One BillionRising is an offshoot of the V-Day campaign. The global initiative began in 2012 as a call to action to empower women survivors and demand an end to violence.
“The hardest topics are the taboo ones,” Hays said. “That means they’re hardly talked about because things might get awkward in some way or another. People are struggling with these difficult issues on their own. There’s absolutely no reason for that. Silence is detrimental.”
Of the seven billion people on the planet, one billion are girls and women. One in three of these women will be beaten or sexually abused in their lifetime. That is one reason why participants think it’s an important show to do.
“I think that every woman on campus can relate to something in this play,” said Bethany Hunt, a junior broadcast major and one of the actresses. “I think that it’s important to talk about the themes discussed in the play all the time. And not just on stage. Hopefully this gets some conversations started.”
Originally, performing “The Vagina Monologues” was just the idea of APO. In the last year, though, it has become an event of its own with participants from departments across campus.

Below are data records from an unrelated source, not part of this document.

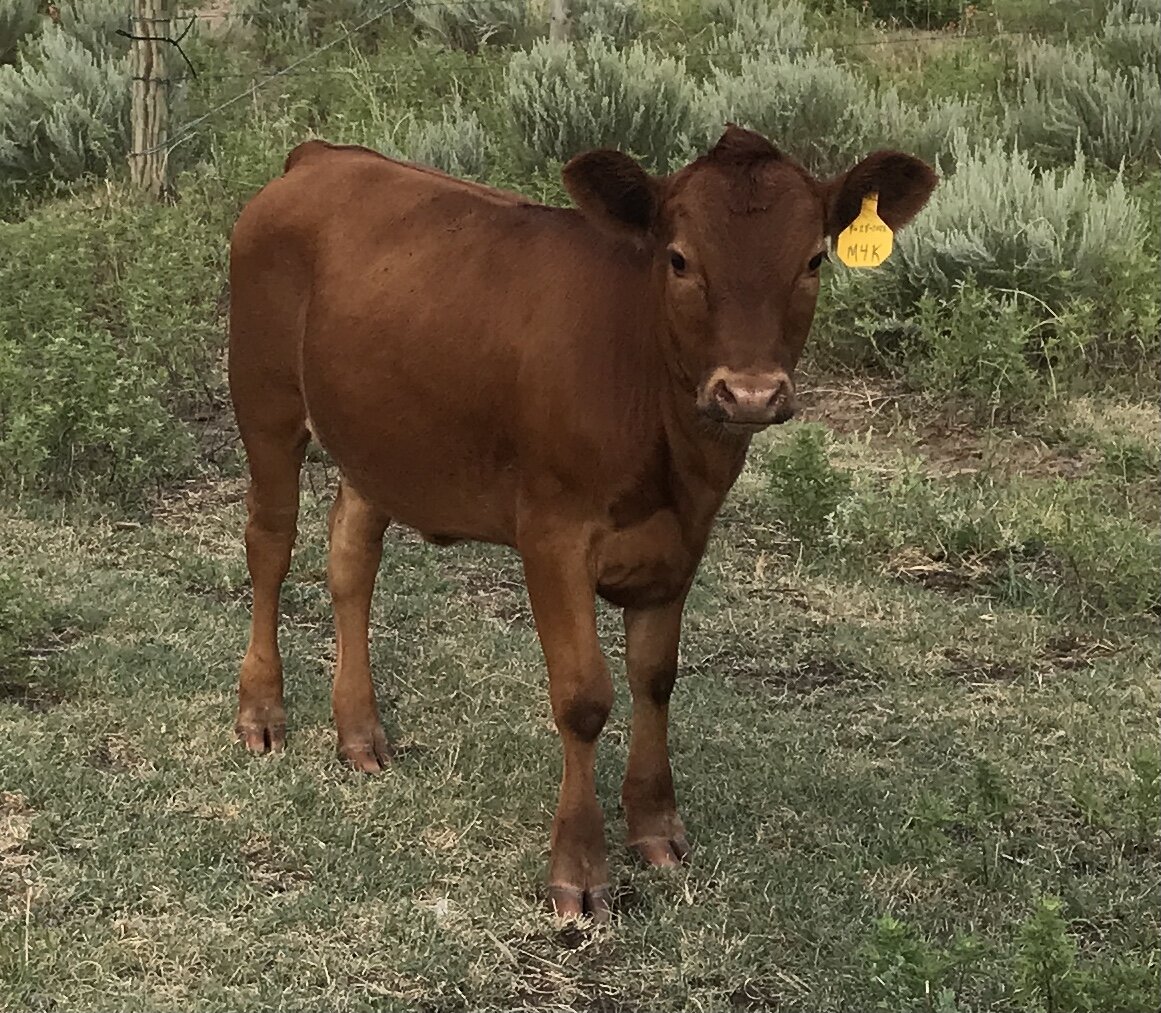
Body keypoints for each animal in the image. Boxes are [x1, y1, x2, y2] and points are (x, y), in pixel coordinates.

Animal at [227, 125, 936, 921]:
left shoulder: (682, 540)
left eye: (813, 259)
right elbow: (584, 696)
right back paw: (261, 711)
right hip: (264, 398)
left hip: (375, 435)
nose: (750, 393)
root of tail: (322, 155)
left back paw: (359, 733)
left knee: (351, 553)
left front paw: (656, 826)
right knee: (270, 542)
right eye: (679, 258)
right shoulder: (552, 536)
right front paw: (579, 868)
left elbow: (655, 678)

“We’re the theatre honor society,” Hays said of APO, “and part of being involved in theatre is shaping a message we feel needs to be heard into a form people will be more susceptible to understanding. This is what we do; it’s our ambition in life. This show has so much passion, that the smallest organization can make a loud noise with it.”

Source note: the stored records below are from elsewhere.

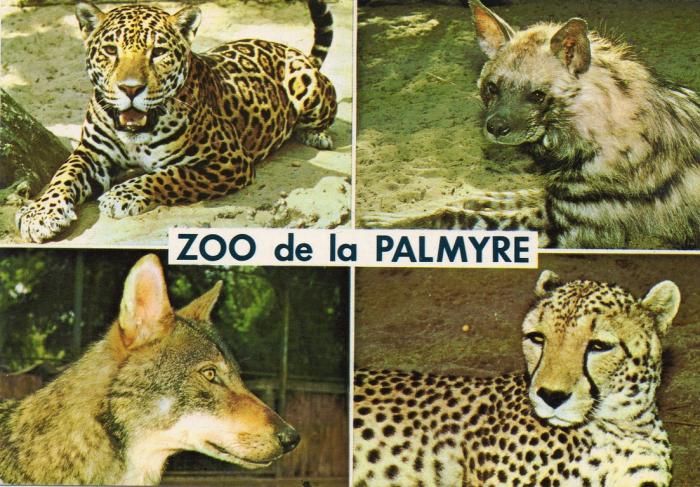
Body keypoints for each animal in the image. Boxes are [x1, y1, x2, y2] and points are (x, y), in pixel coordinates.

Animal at [15, 0, 338, 242]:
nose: (130, 89)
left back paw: (316, 134)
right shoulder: (91, 153)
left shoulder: (228, 160)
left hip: (307, 85)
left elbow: (171, 175)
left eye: (158, 53)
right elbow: (63, 174)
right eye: (110, 51)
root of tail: (294, 51)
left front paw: (122, 194)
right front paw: (41, 214)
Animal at [363, 0, 700, 249]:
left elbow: (451, 215)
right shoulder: (552, 198)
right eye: (492, 88)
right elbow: (484, 196)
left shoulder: (558, 227)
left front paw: (388, 223)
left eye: (537, 95)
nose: (495, 127)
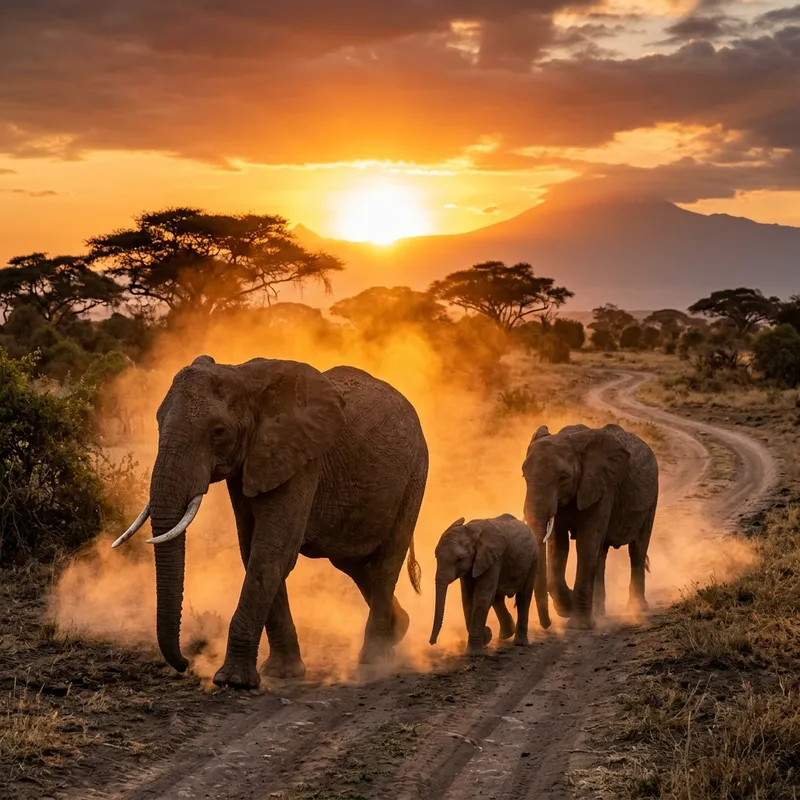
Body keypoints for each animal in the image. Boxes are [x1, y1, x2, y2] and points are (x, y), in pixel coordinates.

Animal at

Even though the show is traditionally all-female, Hays encourages people of all genders and sexual orientations to come out and see the show.
“This show isn’t just for the ladies!” Hays said. “It’s just as important for guys to understand the topics we struggle with as well. While it is geared more towards a female audience, gentlemen will absolutely still be entertained!”
“The Vagina Monologues” will be performed at JSU’s Ernest Stone Center Studio Theatre, Room 338 at 7:00 p.m. on February 23 and 24.
Tickets are $10 for the public and $5 for students. Tickets may be purchased at the door or in the TMB lobby from 11 a.m. to 4 p.m. on Wednesdays and Fridays. T-shirts will also be sold and can be pre-ordered in the TMB or at the event.